Russian aggression might be a catalyst for furthering change

This is an opinion article by an external contributor. The views belong to the writer.
Russian aggression might be a catalyst for furthering change

We are living in an era of unprecedented challenges that must be faced simultaneously. The energy crisis caused by Russia’s brutal invasion of Ukraine cannot disrupt our efforts to combat climate change. Instead, it should mobilize us to take further action with greater determination.

Moving away from Russian energy commodities is a 4-in-1 opportunity, offering us: energy independence, stronger foundations of long-term economic growth, mitigating climate change and weakening the Russian authoritarian regime. Yet, it must be a collective responsibility. Europe should not bear the cost of combating climate change alone – it is the US, China and India’s responsibility, too. The biggest emitters should spend much more than they planned.

The E7 countries (“Emitting 7” which are the economies that account for the most emissions in the world) account for almost 72% of global GDP and 66% of global emissions. To stay on course for the 1.5 °C target in accordance with the Paris Agreement, the E7 will need to spend USD 67 trillion by 2030, the equivalent of 7.6% of global GDP in 2019 and 10.6% of the E7’s GDP in 2019 per year.

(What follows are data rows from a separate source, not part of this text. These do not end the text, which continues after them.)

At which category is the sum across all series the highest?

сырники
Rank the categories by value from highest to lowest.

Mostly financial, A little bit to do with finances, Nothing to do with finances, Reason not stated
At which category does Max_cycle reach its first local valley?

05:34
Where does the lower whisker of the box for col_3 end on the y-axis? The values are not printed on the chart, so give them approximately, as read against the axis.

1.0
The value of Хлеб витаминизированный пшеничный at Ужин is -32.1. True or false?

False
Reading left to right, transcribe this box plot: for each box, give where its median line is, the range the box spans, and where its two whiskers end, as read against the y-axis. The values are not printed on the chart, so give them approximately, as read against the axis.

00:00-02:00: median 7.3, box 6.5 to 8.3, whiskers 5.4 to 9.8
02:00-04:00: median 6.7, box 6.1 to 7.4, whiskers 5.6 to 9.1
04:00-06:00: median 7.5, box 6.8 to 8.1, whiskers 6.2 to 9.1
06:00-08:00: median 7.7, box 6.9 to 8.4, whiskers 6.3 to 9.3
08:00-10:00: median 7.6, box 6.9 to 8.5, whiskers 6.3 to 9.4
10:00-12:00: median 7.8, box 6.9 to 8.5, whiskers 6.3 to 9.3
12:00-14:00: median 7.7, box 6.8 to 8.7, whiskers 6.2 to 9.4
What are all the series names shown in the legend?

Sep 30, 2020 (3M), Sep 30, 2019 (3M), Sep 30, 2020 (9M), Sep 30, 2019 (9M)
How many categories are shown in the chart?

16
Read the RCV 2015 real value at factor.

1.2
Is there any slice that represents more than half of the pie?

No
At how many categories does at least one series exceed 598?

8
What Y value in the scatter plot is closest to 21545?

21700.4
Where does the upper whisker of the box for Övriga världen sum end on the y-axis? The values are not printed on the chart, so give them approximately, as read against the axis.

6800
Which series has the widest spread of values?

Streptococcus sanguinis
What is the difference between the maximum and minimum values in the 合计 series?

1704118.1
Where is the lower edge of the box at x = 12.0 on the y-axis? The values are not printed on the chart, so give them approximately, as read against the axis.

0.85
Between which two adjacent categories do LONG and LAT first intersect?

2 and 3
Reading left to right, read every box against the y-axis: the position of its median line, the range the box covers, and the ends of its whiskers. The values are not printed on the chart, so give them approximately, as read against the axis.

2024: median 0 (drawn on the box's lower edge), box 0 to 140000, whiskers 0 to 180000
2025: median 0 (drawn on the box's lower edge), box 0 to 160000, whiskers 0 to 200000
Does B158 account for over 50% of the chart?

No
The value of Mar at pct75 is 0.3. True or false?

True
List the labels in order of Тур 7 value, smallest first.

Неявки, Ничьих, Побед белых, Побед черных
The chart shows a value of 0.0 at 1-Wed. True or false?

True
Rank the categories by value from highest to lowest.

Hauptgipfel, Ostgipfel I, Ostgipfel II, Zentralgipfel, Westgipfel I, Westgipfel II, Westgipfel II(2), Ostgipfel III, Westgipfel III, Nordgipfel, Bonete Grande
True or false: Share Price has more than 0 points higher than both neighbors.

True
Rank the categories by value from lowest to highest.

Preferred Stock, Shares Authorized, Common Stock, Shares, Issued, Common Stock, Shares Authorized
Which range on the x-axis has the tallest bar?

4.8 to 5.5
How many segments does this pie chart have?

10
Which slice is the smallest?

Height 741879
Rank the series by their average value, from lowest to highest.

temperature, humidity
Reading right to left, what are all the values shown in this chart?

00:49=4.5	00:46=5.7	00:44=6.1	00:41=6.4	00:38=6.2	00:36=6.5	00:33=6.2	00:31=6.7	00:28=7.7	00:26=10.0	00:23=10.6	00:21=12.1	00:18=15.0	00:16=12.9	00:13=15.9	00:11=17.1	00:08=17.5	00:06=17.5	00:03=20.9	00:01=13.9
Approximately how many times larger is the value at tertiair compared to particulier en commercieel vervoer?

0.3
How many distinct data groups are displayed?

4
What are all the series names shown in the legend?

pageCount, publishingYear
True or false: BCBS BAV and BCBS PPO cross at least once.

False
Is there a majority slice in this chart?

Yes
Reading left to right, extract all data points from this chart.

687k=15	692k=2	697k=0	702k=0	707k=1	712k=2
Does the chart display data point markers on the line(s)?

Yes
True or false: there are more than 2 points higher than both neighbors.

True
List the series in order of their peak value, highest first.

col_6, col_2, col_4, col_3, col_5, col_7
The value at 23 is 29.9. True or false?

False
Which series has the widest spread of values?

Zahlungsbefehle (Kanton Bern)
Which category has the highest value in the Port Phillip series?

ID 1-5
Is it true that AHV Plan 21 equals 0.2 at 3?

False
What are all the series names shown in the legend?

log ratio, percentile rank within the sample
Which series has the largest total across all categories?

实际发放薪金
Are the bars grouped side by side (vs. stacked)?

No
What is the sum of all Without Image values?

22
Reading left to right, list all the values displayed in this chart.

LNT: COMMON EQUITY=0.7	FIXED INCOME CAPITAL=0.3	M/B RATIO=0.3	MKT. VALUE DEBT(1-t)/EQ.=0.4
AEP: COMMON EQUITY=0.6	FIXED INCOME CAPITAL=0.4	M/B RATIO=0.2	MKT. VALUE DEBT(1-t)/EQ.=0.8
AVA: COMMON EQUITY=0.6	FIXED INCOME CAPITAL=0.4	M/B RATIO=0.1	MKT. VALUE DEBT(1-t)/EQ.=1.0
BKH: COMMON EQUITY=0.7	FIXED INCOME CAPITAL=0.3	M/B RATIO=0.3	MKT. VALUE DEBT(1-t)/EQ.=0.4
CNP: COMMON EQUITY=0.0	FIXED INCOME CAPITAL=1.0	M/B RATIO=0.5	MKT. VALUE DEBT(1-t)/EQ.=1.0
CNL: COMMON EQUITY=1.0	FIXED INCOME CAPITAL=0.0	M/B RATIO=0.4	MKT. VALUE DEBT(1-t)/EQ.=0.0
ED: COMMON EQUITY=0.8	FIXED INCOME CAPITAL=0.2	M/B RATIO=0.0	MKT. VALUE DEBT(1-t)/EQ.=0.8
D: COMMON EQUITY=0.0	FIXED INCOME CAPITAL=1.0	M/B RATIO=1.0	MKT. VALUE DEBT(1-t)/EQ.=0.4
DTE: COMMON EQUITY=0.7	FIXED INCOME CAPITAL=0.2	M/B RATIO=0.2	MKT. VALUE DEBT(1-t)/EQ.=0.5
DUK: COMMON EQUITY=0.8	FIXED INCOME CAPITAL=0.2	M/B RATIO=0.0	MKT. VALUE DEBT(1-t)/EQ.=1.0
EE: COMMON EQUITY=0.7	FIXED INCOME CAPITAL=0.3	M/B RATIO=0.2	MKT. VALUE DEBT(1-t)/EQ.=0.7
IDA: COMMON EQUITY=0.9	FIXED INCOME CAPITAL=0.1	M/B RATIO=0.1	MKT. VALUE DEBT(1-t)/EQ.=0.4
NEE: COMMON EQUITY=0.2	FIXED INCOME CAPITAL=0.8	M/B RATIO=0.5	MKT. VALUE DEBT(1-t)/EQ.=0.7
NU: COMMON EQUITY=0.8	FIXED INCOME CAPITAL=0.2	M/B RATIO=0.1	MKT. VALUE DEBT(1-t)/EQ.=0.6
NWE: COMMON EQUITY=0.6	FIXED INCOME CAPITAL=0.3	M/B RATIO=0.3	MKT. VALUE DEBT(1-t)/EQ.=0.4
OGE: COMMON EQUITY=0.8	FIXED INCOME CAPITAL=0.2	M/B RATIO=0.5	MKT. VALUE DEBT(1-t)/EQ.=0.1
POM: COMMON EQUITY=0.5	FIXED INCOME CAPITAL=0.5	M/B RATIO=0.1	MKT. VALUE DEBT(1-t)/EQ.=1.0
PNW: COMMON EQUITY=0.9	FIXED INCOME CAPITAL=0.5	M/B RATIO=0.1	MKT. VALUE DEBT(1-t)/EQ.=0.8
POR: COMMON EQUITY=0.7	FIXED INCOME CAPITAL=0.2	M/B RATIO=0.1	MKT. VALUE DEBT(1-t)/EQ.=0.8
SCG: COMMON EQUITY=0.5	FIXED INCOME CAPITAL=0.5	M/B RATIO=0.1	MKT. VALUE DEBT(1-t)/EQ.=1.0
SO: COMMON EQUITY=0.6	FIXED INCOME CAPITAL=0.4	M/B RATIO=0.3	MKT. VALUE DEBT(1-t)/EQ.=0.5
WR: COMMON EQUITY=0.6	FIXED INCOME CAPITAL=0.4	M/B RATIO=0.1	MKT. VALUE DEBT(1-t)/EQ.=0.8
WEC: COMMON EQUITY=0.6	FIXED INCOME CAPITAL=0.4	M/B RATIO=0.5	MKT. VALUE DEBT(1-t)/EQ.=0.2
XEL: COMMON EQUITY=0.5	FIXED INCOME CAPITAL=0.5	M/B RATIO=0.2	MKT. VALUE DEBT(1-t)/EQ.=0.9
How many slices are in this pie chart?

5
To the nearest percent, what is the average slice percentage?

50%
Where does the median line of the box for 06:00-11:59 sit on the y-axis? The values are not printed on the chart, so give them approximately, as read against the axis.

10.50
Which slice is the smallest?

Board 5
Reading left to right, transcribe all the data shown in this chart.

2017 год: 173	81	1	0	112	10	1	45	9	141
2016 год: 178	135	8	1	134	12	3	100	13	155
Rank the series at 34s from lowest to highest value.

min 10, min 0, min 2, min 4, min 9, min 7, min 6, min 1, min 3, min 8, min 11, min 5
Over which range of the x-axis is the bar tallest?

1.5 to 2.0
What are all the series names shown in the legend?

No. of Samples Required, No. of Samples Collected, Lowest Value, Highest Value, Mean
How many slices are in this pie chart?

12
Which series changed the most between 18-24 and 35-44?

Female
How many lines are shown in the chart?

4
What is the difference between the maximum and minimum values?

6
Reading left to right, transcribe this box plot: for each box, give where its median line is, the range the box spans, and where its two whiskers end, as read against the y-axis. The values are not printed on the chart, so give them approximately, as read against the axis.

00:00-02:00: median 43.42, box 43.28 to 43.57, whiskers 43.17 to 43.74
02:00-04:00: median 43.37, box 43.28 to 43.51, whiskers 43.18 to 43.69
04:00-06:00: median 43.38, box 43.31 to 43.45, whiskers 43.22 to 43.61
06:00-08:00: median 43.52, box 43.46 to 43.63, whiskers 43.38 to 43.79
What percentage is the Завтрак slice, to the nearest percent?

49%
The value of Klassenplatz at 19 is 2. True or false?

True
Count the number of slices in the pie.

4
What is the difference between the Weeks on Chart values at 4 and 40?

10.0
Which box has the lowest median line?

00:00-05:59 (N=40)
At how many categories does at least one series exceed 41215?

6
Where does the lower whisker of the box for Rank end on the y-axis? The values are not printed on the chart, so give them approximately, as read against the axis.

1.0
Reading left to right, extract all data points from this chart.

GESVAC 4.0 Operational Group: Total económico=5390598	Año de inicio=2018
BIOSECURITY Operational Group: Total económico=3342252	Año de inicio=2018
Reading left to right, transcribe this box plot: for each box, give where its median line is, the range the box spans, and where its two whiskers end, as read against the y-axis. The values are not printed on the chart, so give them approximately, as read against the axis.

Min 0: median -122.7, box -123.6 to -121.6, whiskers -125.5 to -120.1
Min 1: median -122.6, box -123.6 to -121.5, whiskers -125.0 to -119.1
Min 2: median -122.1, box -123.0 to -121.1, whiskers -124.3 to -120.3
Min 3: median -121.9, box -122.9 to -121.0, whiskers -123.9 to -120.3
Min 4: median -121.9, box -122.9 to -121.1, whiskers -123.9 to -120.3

While the EU needs to increase its financial effort in 2020-2030 to USD 7 trillion (4.5% of its 2019 GDP per year), Japan would need to invest 3.1 trillion USD (5.9% of GDP), the US nearly USD 13.5 trillion (6.3%), Brazil USD 1.4 trillion (7.2%), India USD 5.5 trillion (19.1%), China USD 31.6 trillion (22.1%), and Russia USD 4.5 trillion (26.7%).

But failure to reach the target will be even costlier: 11–13.9% of global GDP could be lost per year if the temperature rises by 2–2.6 °C and 18.1% if the temperature rise is 3.2 °C. Even if climate change is limited to the level stipulated in the Paris Agreement, global GDP growth will be 4.2% lower in 2050, compared to a world without climate change.

The economy will also be affected by additional factors, in the form of natural disasters and uncontrolled migration.

In one of the worst-case scenarios, in 2070, as much as 19% of land area may be uninhabitable due to average annual temperatures above 29 °C. According to the Climate Risk Index, in 2000-2019, the region most affected by the weather was South Asia. The current rise in temperatures resulting from climate change could force up to 3.5 billion people to migrate (about 30% of the world’s population, according to the projections for 2070).

Countries will not reach their targets by 2050

The countries are not doing enough. If they follow their current trajectories, none of the E7 economies will achieve net-zero emissions by 2050 or by their official target years.

According to calculations, the E7 economies’ current commitments will not enable any of them to achieve climate neutrality within their chosen time frames. The EU will make the transition in 2056 at the earliest, followed by the US and China in 2060 and 2071, respectively. Japan will have a significant delay of 26 years and achieve neutrality in 2076. India will achieve neutrality in 2085 and Russia a year later.

Moreover, delaying the green transition would also further increase global inequalities. 10% of the population are responsible for nearly 50% of global emissions. To reach their climate targets, the biggest emitters should increase their efforts and the largest economies need to support developing countries.

Climate change tends to have a larger negative impact on developing countries with lower per capita incomes. As a result of their relative wealth, lower growth rates and cooler climate, the EU and the US would face a less severe drop in GDP than Asia.

Therefore, a mechanism encouraging a just transition away from a carbon-based economy, towards one based on sustainable development on a global scale, needs to be established.

The multiplier effects of green investment on GDP are three times higher than for fossil fuel investments, and green land use is as much as twelve times more beneficial for GDP than non-eco-friendly land use.

Climate change, and war in Ukraine, are one of the fundamental issues facing the world today. It is a particular challenge because it requires international cooperation schemes, in addition to domestic efforts. Furthermore, without the necessary solutions and compromises, economies could face economic collapse.

Among the “dirty seven” economies, China is showing considerable interest in developing green technologies and decarbonization. At the same time, only the EU and the US have made precise, long-term plans with anticipated climate investments. However, the planned spending will do little to put the world on the pathway set out in the Paris Agreement. EU funding only covers about 9% of the investment needed in the E7 to limit temperature increases to 1.5 °C.